Передышка (Леви) - страница 126

Рядом с нашим поездом стоял советский воинский эшелон, перевозивший грузовики, танки, бочки с горючим. Его охраняли две дюжие солдатихи в сапогах и касках, на плече винтовки с примкнутыми штыками; обе неопределенного возраста, хмурые, напряженные. Увидев, что мы разжигаем костры в двух шагах от бочек с горючим, они справедливо возмутились нашим легкомыслием и, крича «нельзя, нельзя», потребовали немедленно погасить огонь.

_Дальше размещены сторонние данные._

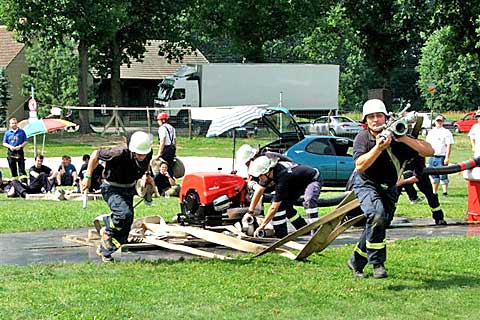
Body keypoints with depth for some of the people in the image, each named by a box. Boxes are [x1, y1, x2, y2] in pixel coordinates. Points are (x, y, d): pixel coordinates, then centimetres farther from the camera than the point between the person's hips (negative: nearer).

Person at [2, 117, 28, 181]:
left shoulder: (21, 132, 4)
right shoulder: (7, 133, 7)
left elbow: (25, 141, 5)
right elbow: (4, 143, 9)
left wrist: (20, 146, -12)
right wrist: (10, 146, -11)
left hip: (19, 152, -2)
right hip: (11, 153, 2)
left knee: (21, 168, -6)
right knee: (13, 169, 6)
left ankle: (24, 182, -10)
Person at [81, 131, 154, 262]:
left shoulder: (148, 155, -14)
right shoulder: (120, 153, -31)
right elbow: (95, 155, -17)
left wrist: (146, 175, -2)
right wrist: (88, 177, -12)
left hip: (128, 189, 6)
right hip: (112, 189, -6)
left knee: (125, 227, 6)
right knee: (124, 213, -32)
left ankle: (104, 251, 28)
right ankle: (108, 231, 0)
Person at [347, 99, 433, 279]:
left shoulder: (397, 138, -14)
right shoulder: (362, 138, -14)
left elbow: (429, 151, -22)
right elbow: (360, 166, -28)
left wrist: (403, 139, -32)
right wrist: (378, 148, -38)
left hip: (389, 189, 4)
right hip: (367, 185, -3)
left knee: (379, 226, 8)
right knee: (376, 214, -30)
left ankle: (356, 262, 31)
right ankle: (377, 263, -20)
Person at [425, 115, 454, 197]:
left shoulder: (446, 132, -3)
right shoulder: (431, 132, 15)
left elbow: (449, 145, -8)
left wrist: (447, 157, -15)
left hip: (442, 157, -6)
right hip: (432, 157, 6)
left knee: (443, 175, -7)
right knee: (434, 176, 10)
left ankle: (445, 191, -2)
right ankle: (434, 192, 17)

Все хоть и ругались на чем свет стоит, но подчинились — все, кроме группы альпийских стрелков: народ жесткий, прошедший русскую кампанию, они как раз жарили гуся, которого им удалось где-то спроворить. Альпийцы коротко посовещались, не обращая внимания на двух женщин, орущих у них за спиной, затем двое из них, назначенные большинством, встали с суровыми и решительными лицами людей, сознательно жертвующих собой ради общего блага. Они тихо заговорили с женщинами. После на удивление коротких переговоров те аккуратно положили на землю каски и оружие, а затем, покинув вместе с парламентерами станцию, скромно удалились по тропинке и вскоре скрылись из виду. Вернулась четверка минут через пятнадцать — женщины впереди, чуть менее хмурые, раскрасневшиеся, мужчины сзади, гордые и ублаготворенные. Гусь был уже почти готов; четверка уселась на землю рядом с остальными, гуся благополучно разделили, и после короткой передышки русские воительницы взяли свои винтовки и продолжили охрану эшелона.

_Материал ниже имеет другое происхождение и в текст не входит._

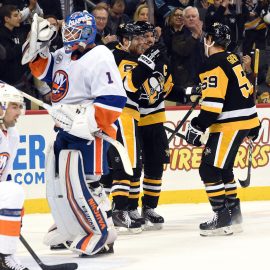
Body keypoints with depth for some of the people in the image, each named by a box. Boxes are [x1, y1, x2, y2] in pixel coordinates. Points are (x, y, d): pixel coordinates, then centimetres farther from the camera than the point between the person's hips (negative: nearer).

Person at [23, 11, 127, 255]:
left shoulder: (99, 59, -18)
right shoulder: (64, 54, 10)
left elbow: (114, 99, -24)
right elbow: (45, 70, 26)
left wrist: (86, 120, -27)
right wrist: (38, 49, 8)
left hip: (90, 131, -10)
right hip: (67, 128, 10)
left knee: (80, 182, -15)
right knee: (57, 179, 15)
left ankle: (101, 232, -7)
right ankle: (71, 227, 30)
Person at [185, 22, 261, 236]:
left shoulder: (214, 65, -15)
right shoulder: (232, 59, 14)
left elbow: (213, 103, -23)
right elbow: (248, 90, 22)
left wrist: (198, 127, -21)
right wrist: (253, 124, 30)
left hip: (230, 124, -10)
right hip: (246, 120, 10)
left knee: (210, 169, -9)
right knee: (222, 168, 20)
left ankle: (223, 219, -11)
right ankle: (234, 213, 24)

От Брашова мы снова поехали на запад, в направлении Венгрии. Наше положение усугубил зарядивший дождь: трудно развести огонь, одежда промокла, а другой нет, всюду грязная жижа. Крыша вагона текла, оставались лишь несколько квадратных метров, где можно было ютиться, остальную часть пола нещадно заливало. Поэтому, когда приходило время укладываться спать, начинались бесконечные пререкания и перебранки.

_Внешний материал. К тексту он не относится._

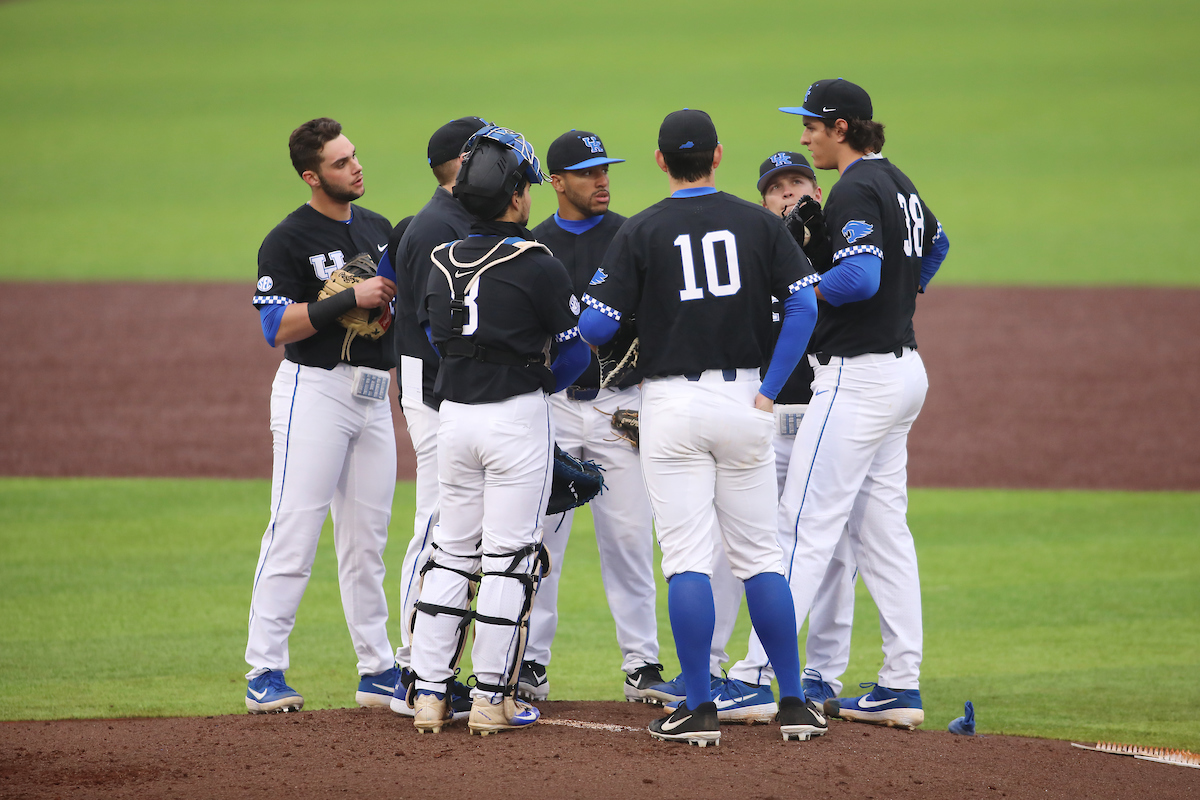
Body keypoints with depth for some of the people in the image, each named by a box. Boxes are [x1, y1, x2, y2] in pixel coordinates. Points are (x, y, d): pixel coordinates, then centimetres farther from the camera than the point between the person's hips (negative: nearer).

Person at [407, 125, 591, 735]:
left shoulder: (442, 263, 5)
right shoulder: (537, 265, -11)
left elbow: (437, 338, 13)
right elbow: (575, 349, -5)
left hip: (454, 414, 5)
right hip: (518, 416, -5)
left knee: (451, 552, 13)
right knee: (508, 557, 0)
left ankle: (429, 692, 9)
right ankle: (492, 699, 1)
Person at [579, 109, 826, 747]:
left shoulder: (640, 232, -4)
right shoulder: (759, 223, 3)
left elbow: (596, 327, -8)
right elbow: (803, 305, -6)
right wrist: (770, 389, -2)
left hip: (671, 403, -2)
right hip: (743, 396, 2)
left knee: (687, 558, -1)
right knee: (760, 556, 9)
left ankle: (699, 709, -4)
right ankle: (794, 702, 7)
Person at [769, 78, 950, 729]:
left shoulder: (855, 192, -16)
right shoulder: (898, 183, 15)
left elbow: (859, 276, -29)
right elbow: (935, 243, 34)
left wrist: (807, 292, -14)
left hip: (858, 376, -10)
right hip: (903, 367, 10)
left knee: (805, 527, -10)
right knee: (883, 531, 11)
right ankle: (901, 687, 11)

Давно замечено, что в любой группе людей всегда найдется один несчастный, кому уготована роль жертвы: над ним все смеются, по его адресу проезжаются, на нем с удивительным единодушием вымещают плохое настроение, делают ему гадости. Жертвой нашего вагона стал Карабинер. Почему именно он? На то была своя причина. Молоденький, родом из Абруцци, вежливый, тихий, услужливый, с приятной внешностью, вовсе не толстокожий, напротив, ранимый и обидчивый, он нестерпимо страдал от издевательств со стороны других военных нашего вагона. Но он был карабинер, а известно, какая неприязнь существует между карабинерами и представителями других родов войск. Карабинерам ставят в укор чрезмерную дисциплину, солидность, строгость, честность, отсутствие у них чувства юмора, их безоговорочное повиновение, их привычки, их форму. О них ходят полные оскорбительных преувеличений фантастические легенды, смакуемые в казармах из поколения в поколение, — например, легенда о молотке или о присяге. Не стану пересказывать первую из них, достаточно хорошо известную и достаточно неприличную. Согласно второй, если я правильно понял, новообращенный карабинер приносит чудовищную тайную присягу, содержащую, в частности, торжественное обещание «убить родного отца и родную мать», и каждый карабинер либо уже сделал, либо сделает это — в противном случае его не произведут в ефрейторы. Стоило нашему бедняге открыть рот, как тут же раздавалось: «А тебя не спрашивают! Кокнул мать с отцом, вот и помалкивай!» Но он ни разу не взбунтовался: проглатывал это оскорбление и сто других с поистине ангельским терпением. Однажды он отвел меня в сторону как человека нейтрального и заверил, что «история с присягой — чистая выдумка».